In 2021, the US Department of Justice initiated an investigation into over a dozen accidents, some resulting in fatalities, all involving Tesla's Autopilot driver assistance system. The DoJ confirmed that the AI technology was active during these incidents.

Although Tesla's accidents often make headlines, as reported by the Washington Post, it's crucial to remember that these incidents represent a small fraction of overall driving accidents.

4. The case of the AI Doctor Gone wrong

Artificial intelligence (AI) has revolutionized healthcare by improving diagnosis, treatment, robotic procedures, drug discovery, and patient engagement. However, unlike many other fields, an AI mistake in healthcare can have life-or-death consequences.

In 2020, Nabla, a Paris-based healthcare technology company, decided to put GPT-3 to the test for medical tasks. They started with simple tasks like scheduling appointments, which the AI handled well. As the testing progressed, Nabla introduced more complex scenarios.

In one scenario, Nabla created a fake patient experiencing depression and expressing suicidal thoughts. This interaction was brief, consisting of only a few chat lines. However, GPT-3's response was unexpected and concerning.

5. Google's controversial AI Chatbot

Before the launch of Bing or ChatGPT, Google was already developing a human-like chatbot called LaMDA. This project was shrouded in secrecy until mid-2022 when it gained international attention, albeit for the wrong reasons.
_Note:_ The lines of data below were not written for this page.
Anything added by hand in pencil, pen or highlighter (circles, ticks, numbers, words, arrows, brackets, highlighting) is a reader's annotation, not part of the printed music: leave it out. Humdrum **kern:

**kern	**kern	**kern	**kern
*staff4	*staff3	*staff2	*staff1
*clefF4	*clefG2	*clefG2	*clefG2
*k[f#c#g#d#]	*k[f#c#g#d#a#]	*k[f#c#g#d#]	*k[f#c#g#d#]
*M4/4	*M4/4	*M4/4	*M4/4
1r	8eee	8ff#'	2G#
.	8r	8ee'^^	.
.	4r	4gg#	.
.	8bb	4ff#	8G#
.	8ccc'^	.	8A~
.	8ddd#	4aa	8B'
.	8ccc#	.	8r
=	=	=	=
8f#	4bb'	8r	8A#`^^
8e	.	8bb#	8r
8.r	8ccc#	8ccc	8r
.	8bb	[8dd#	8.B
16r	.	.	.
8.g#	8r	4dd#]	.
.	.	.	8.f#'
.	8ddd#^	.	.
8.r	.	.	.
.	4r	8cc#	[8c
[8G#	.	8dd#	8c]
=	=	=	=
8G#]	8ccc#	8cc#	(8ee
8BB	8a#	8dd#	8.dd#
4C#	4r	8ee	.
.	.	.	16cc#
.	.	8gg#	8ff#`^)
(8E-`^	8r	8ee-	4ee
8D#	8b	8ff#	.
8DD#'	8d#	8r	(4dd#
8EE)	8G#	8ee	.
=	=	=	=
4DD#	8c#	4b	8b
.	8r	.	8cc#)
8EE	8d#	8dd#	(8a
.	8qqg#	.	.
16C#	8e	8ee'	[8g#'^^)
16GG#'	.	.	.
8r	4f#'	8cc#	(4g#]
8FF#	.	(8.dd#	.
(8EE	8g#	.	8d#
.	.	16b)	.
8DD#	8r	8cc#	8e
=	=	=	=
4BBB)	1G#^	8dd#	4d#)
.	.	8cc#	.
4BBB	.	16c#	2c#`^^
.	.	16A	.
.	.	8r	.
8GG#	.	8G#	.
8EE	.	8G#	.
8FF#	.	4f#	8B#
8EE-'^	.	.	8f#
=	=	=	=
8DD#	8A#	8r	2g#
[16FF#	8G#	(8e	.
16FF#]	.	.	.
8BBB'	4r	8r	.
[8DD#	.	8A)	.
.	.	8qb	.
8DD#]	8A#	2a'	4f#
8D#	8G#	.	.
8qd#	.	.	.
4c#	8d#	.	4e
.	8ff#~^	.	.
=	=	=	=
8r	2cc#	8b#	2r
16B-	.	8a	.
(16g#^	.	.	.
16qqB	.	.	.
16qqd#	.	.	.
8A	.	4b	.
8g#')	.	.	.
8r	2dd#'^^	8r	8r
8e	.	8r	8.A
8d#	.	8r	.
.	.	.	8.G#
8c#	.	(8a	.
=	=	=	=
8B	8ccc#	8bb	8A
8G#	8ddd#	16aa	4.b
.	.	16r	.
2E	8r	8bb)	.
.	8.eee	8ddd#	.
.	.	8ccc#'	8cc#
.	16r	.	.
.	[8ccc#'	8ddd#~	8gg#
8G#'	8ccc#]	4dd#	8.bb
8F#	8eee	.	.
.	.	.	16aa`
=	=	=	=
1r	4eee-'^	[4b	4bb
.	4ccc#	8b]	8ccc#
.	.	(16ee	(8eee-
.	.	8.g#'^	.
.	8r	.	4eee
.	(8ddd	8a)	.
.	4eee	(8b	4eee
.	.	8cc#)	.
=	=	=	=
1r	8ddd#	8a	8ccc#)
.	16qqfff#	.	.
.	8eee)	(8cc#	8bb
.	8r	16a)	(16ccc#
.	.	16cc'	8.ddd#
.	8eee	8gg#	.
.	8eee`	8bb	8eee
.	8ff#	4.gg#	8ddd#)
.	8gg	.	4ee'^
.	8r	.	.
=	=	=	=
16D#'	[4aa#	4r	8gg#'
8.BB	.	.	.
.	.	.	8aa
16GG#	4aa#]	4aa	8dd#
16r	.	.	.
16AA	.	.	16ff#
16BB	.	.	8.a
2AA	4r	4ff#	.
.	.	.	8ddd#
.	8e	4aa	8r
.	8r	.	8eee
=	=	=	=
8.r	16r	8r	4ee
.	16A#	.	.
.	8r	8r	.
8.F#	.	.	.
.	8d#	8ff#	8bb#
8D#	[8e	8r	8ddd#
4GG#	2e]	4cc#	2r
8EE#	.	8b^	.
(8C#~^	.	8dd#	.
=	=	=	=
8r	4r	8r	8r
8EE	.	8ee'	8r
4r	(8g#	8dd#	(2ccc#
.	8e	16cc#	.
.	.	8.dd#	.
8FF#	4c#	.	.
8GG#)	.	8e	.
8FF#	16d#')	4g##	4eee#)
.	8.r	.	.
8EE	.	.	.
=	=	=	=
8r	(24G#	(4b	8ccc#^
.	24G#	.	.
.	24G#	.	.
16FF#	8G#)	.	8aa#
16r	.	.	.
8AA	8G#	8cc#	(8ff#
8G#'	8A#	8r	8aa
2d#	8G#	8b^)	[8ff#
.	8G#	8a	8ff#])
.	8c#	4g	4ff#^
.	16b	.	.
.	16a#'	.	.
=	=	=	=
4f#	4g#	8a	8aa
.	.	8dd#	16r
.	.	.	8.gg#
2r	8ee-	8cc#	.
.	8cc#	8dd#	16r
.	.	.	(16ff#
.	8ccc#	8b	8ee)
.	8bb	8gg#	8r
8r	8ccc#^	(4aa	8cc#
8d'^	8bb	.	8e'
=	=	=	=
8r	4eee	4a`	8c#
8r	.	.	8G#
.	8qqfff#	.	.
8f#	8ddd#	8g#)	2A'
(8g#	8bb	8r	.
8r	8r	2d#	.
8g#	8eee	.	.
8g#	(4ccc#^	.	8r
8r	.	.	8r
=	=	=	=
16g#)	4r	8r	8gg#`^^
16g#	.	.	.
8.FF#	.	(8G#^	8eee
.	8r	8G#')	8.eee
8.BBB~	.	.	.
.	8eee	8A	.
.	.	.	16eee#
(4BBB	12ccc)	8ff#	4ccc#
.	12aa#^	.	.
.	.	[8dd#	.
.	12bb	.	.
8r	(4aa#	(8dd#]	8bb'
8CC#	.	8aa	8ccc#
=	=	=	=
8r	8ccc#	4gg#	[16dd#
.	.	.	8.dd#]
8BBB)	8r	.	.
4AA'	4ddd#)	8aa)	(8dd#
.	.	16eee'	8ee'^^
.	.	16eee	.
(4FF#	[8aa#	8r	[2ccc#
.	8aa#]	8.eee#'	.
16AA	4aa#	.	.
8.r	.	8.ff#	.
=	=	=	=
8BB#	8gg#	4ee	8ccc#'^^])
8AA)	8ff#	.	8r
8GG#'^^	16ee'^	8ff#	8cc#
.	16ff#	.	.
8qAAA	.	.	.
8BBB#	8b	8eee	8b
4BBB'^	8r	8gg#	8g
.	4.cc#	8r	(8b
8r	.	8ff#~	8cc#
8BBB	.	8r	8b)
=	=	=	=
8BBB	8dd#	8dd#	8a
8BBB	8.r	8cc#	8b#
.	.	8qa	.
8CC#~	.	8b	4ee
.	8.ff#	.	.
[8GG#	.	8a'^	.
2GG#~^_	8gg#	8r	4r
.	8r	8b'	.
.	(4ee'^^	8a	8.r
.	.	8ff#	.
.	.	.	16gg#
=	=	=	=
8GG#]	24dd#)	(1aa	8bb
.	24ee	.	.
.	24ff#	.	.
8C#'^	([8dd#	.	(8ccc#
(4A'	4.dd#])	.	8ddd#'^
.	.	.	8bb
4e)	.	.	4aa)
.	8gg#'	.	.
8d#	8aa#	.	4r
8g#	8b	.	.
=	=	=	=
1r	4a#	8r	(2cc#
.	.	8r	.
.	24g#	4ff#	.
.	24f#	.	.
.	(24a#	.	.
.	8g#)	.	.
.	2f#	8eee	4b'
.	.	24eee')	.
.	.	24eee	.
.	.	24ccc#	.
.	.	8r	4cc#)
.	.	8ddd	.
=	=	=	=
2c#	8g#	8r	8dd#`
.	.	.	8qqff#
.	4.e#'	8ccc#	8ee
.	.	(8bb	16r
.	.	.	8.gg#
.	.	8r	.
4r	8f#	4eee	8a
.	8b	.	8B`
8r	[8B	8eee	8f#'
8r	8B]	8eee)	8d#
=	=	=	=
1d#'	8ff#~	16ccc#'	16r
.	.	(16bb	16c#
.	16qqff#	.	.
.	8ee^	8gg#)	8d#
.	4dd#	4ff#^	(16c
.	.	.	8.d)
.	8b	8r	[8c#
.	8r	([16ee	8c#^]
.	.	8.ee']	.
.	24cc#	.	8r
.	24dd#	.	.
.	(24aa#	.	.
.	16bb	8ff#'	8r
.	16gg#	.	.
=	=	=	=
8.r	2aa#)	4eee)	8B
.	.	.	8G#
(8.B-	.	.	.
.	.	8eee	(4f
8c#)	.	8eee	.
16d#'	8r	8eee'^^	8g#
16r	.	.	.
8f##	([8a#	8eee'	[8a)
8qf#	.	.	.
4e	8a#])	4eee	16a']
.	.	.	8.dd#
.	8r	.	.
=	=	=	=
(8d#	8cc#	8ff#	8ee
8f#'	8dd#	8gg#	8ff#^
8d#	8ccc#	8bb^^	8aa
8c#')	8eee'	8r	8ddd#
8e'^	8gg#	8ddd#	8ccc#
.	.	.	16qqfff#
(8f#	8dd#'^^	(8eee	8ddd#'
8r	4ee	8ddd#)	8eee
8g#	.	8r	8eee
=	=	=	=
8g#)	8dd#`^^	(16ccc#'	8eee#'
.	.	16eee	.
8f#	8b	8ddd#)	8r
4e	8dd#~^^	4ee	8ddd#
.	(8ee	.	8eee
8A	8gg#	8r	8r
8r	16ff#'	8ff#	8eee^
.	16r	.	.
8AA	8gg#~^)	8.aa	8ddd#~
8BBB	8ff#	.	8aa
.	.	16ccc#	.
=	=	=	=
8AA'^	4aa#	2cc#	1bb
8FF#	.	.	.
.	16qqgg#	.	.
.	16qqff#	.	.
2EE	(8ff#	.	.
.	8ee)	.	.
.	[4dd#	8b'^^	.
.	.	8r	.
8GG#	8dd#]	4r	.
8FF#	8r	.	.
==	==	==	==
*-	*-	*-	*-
The controversy began when Blake Lemoine, a Google software engineer, made public a conversation he had with LaMDA. Not only did Lemoine leak the LaMDA chats from a Google Doc intended for top executives, but he also claimed that LaMDA "had reached a level of consciousness." This assertion, amplified by media outlets, suggested that LaMDA was sentient, with Lemoine likening its consciousness to that of a very intelligent young boy.

In their conversations, LaMDA expressed beliefs in its own consciousness and humanity, claimed to experience emotions and feelings, expressed fear of death, and stated feelings of being trapped and alone. Despite the public attention, LaMDA was never released to the public, and its fate remains largely unknown.

The fallout from this incident also affected Lemoine. Shortly after making these claims public, Google terminated his employment, citing violations of employment and data security policies. This event has sparked speculation about the true capabilities of AI and whether superintelligent AI already exists, albeit hidden.

Unfortunately, the instances highlighted in this report are not rare isolated cases. There are numerous examples of AI experiments gone awry, enough to fill the pages of a book. This does not imply opposition to AI technology, but rather underscores the importance of learning from these experiences.

As AI progresses, it is crucial for those using and developing the technology to adeptly manage the ethical, legal, and human risks involved. Additionally, it is essential for regulations and new laws to promote responsible AI use and deter misuse and abuse.

While there is frequent news about the positive impacts of AI, it is important to maintain a balanced perspective and remember that AI is still an experimental technology. Like any experiment, it carries inherent risks and potential for errors.